- Nancy Remsen
- GlobalFoundries in Essex Junction
GlobalFoundries has completed a $55 million upgrade to the Essex Junction plant it took over from IBM, company officials said Wednesday. The project, which the company agreed to undertake even before its ownership deal was finalized in July, increased the plant's mobile-device chipmaking capacity by 30 percent, Dale Miller, director of fabrication operations, told reporters Wednesday.
The upgrade also meant 50 temporary workers got permanent positions.
The good news comes a month after unsettling reports that GlobalFoundries was cutting personnel in response to global market changes. Janette Bombardier, senior location executive for the Essex plant, painted a brighter picture of the employee downsizing. She said about 100 employees in Essex Junction took advantage of a buyout package that helped the company reduce costs. "It was a great opportunity for them," she said. "It was win-win."
She didn't mention, but a company official confirmed later, that the company also laid off a "limited number" of workers.
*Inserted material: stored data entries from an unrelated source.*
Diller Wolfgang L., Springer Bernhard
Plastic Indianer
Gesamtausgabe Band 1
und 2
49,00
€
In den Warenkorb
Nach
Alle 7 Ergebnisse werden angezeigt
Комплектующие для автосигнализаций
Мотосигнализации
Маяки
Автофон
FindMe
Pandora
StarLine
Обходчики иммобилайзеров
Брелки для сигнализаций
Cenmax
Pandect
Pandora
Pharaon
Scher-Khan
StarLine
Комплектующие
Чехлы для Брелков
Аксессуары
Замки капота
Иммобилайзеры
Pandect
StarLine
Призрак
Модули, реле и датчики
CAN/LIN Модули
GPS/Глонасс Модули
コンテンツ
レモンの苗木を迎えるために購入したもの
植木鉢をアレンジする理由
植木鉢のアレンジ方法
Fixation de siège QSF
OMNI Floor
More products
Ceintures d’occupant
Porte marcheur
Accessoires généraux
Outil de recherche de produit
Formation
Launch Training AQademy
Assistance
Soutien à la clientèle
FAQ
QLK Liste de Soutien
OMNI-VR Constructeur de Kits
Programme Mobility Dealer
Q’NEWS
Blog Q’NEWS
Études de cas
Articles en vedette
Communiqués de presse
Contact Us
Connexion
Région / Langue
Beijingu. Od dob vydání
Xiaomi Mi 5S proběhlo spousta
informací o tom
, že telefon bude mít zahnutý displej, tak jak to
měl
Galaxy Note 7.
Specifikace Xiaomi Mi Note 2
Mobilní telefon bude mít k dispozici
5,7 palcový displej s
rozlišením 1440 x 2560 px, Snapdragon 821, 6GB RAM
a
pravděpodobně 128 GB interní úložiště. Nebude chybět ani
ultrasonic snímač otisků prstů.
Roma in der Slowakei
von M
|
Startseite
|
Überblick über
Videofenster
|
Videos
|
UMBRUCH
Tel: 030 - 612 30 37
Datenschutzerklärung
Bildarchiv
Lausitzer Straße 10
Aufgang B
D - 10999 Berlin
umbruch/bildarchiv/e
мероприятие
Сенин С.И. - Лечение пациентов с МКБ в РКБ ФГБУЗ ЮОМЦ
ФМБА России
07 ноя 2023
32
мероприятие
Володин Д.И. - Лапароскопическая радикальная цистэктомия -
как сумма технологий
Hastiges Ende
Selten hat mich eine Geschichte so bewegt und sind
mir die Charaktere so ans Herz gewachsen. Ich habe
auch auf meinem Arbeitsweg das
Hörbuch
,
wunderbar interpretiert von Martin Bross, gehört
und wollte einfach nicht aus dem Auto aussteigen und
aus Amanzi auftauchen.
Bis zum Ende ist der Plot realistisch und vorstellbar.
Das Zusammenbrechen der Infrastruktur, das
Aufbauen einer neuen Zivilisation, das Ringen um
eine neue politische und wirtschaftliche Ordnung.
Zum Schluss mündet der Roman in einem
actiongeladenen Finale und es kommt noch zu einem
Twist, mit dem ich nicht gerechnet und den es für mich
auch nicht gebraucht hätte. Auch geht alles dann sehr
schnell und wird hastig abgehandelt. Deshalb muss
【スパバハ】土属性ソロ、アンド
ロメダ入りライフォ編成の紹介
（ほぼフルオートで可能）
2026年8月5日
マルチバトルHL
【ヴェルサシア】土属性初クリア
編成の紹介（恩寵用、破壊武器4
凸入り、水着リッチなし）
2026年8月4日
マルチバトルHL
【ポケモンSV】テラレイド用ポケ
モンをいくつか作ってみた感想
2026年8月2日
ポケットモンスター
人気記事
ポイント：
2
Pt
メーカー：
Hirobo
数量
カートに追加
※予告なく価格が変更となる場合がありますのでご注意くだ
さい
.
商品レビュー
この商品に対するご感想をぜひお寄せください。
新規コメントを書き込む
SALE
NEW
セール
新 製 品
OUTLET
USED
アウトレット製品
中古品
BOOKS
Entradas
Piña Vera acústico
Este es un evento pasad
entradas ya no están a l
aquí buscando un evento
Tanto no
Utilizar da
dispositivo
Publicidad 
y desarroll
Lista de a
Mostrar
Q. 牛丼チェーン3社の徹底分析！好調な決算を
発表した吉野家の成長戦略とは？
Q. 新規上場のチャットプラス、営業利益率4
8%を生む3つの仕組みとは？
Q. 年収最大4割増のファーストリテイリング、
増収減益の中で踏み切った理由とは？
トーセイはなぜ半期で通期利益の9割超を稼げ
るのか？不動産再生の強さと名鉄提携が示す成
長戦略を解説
The company declined to provide specific numbers for the layoffs or voluntary buyouts. A company official said that GlobalFoundries employs about 3,000 people at the plant.
Gov. Peter Shumlin said the days of mushrooming growth in manufacturing are gone. To compete in the global economy, companies have to be lean, he said. "That is just the way the world works today," said Shumlin, who came to the plant for a ribbon-cutting ceremony. After years of worrying about the future of the plant, Shumlin welcomed GlobalFoundries' decision to invest big bucks.
"We now have a company that wants to be No. 1 in chipmaking who is investing," Shumlin said. "This is just a huge win for the Green Mountain state."
GlobalFoundries' investment paid for 30 new pieces of equipment, nine equipment upgrades, plus necessary renovations and infrastructure upgrades. The project took nine months.
The wafers that the plant produces are plate-sized silicon discs implanted with electronic circuits. The plant now produces more wafers dotted with as many as 20,000 chips. The plant ships its wafers to customers who "dice" the disks for use in cellphones and other mobile devices.
Bombardier said the $55 million project positioned the plant to go toe-to-toe with competitors in Asia. She added it is critical for employees to keep innovating, saying: "The viability of our plant is based on continuing to come up with great technology."